[Your instructions] Please retype the entries below word for word, passing over every picture.

(Images with lens parameters)
______________________________
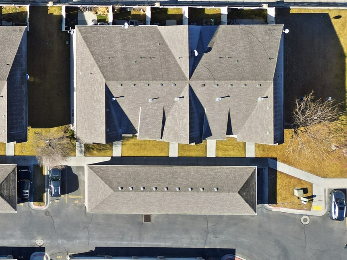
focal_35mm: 57
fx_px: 572
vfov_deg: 25.2
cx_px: -59
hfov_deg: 29.5
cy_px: 53
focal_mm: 6.7
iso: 110
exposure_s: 1/2000
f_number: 1.7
______________________________
[Exercise answer]
focal_35mm: 57
fx_px: 572
vfov_deg: 25.2
cx_px: -59
hfov_deg: 29.5
cy_px: 53
focal_mm: 6.7
iso: 110
exposure_s: 1/2000
f_number: 1.7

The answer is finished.